Twiddler's syndrome is a malfunction of a pacemaker due to manipulation of the device and the consequent dislodging of the leads from their intended location. As the leads move, they stop pacing the heart and can cause strange symptoms such as phrenic nerve stimulation resulting in abdominal pulsing or brachial plexus stimulation resulting in rhythmic arm twitching. Twiddler's syndrome in patients with an implanted defibrilator may lead to inadequate, painful defibrillation-shocks.

== Signs and symptoms ==
Twiddler's syndrome presents with a range of symptoms, contingent on the extent of entanglement, the electrode's subsequent retraction, and the final location of the dislodged lead. Leads that become more dislodged can activate the ipsilateral phrenic nerves, which can result in hiccups, involuntary breathing spasms, or diaphragmatic contractions. The brachial plexus is stimulated by additional coiling and withdrawal of the lead, which causes regular arm twitches.

==Causes==
Patient "twiddling," or manipulation, of the pulse generator within its skin pocket results in the device's painless dislodgment; lead dislodgement follows, eventually leading to pacemaker malfunction.

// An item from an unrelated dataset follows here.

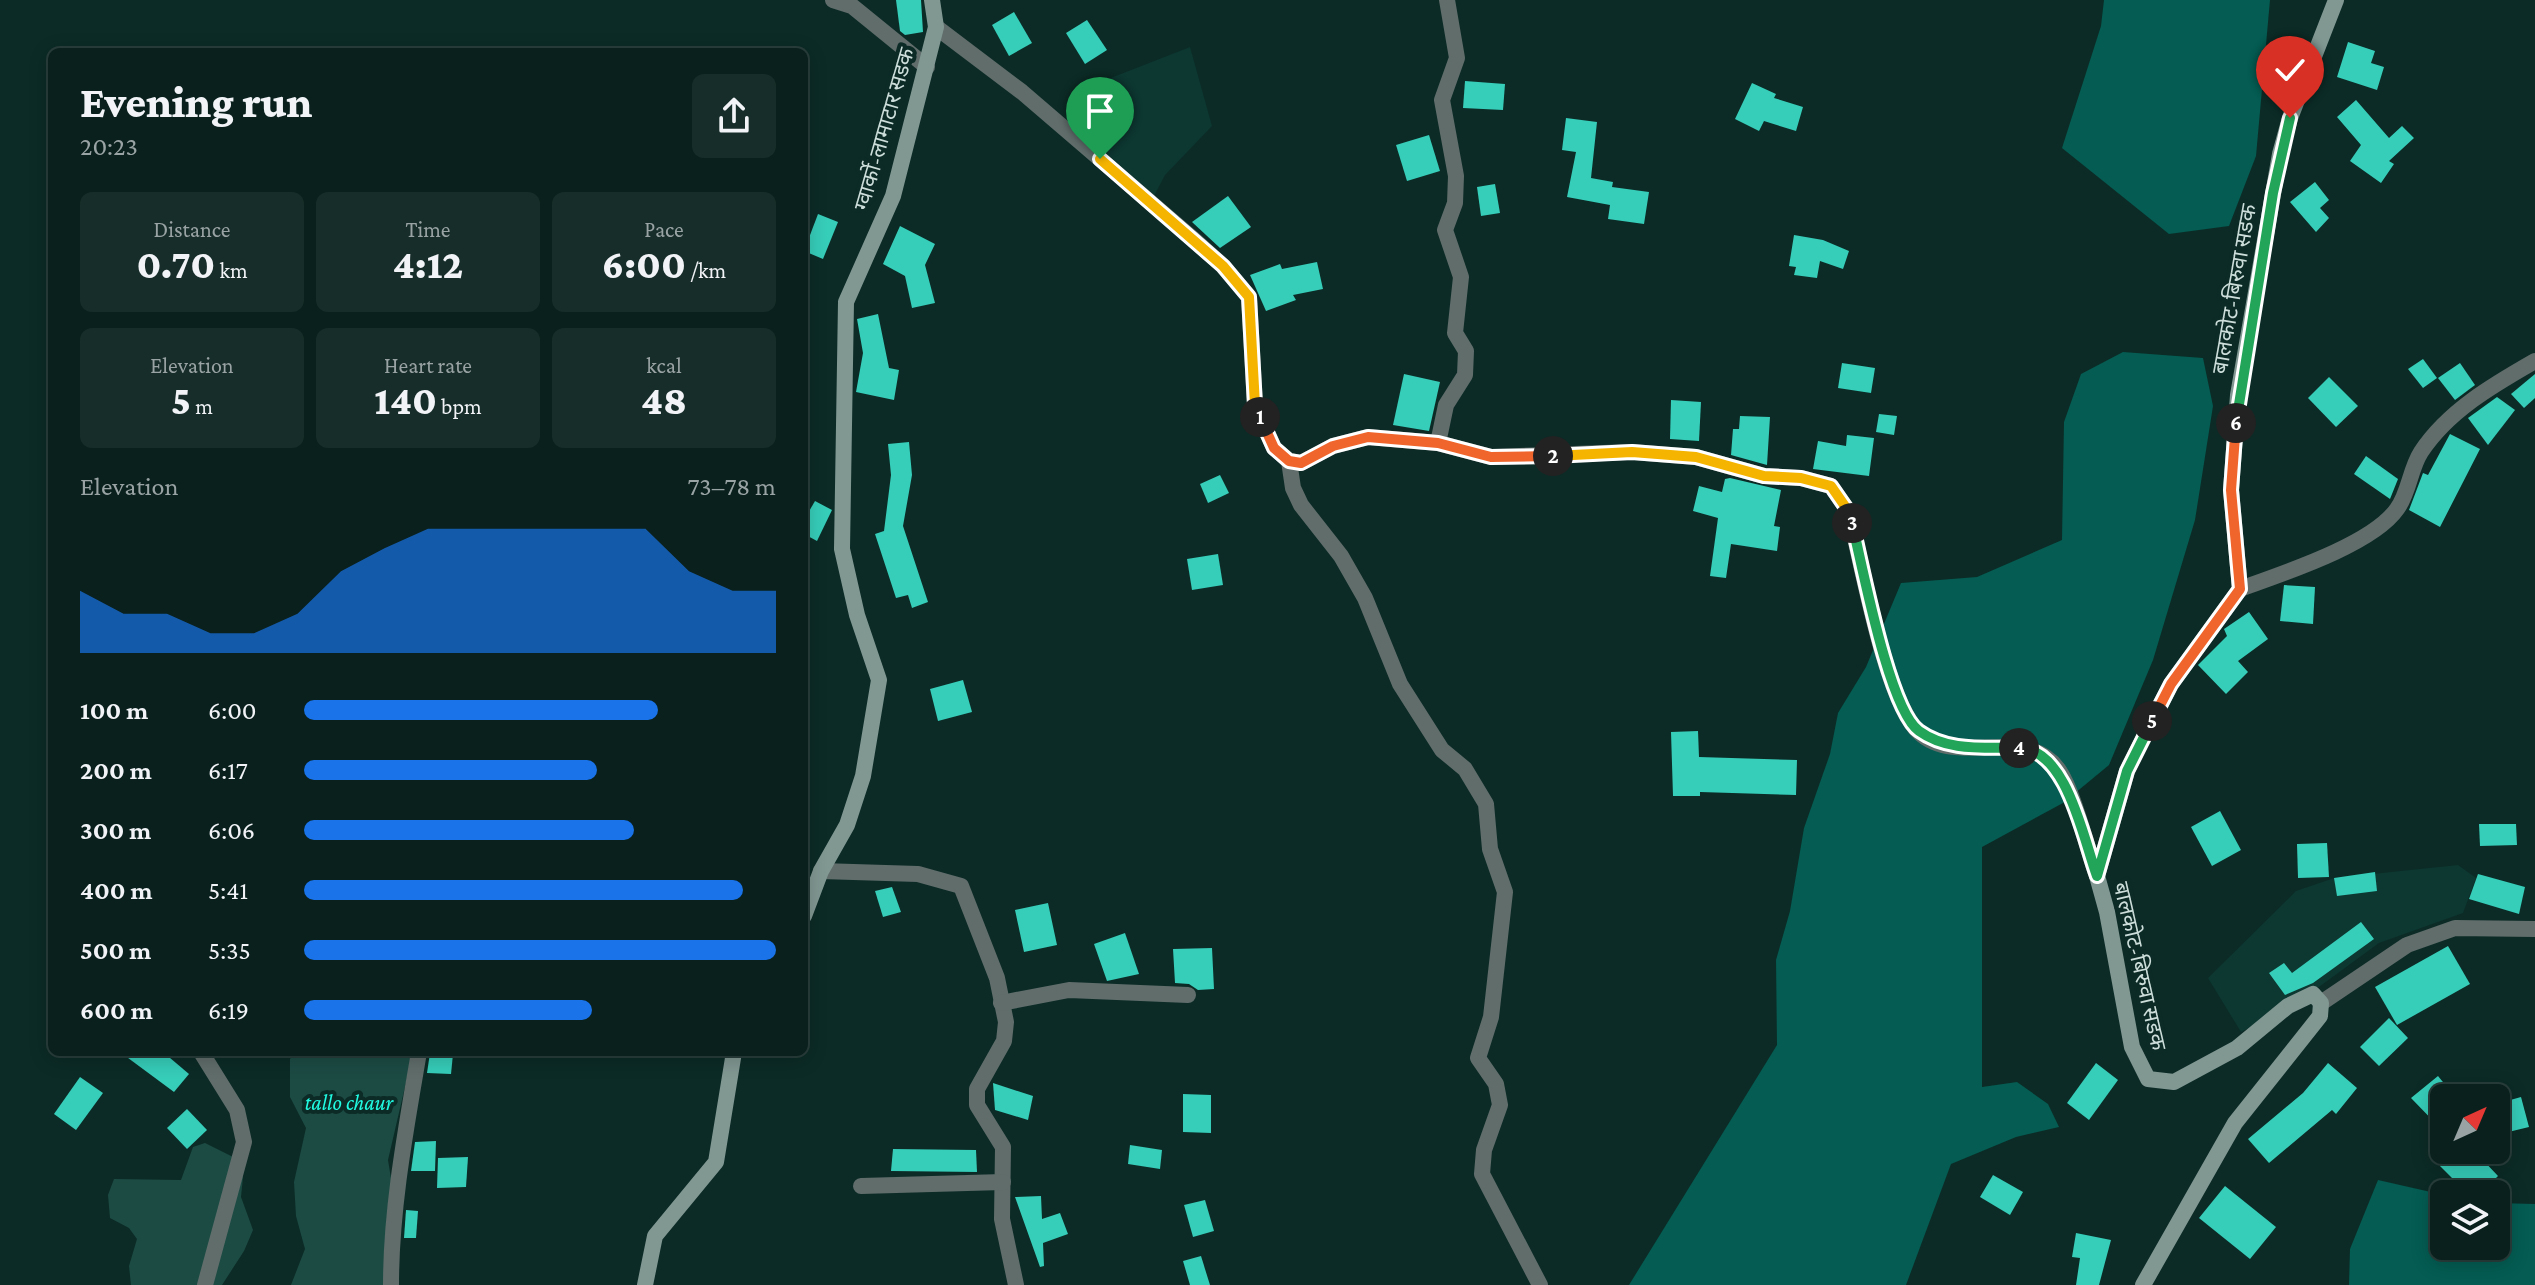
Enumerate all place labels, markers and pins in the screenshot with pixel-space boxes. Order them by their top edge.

There have also been reports of variations of this phenomenon resulting in the failure of implanted cardioverter-defibrillators and cardiac resynchronization therapy, which can be fatal.

===Risk factors===
The condition's risk factors include being a woman, being obese, belonging to an older age group, having cognitive impairments, and having an implanted device that is smaller than its pocket. A related increase in subcutaneous tissue laxity, especially in older patients, makes it easier for the device to become dislodged. Furthermore, the newer devices' smaller sizes make it easy for them to rotate inside the skin pocket.

==Diagnosis==
Given its speed and ability to provide a clear image of the lead coiling and device rotation, the chest X-ray is the most straightforward and important diagnostic tool for Twiddler's syndrome.

==Treatment==
Repositioning the pulse generator, implanting a new lead, and uncoiling the lead are among the treatments for diagnosed cases.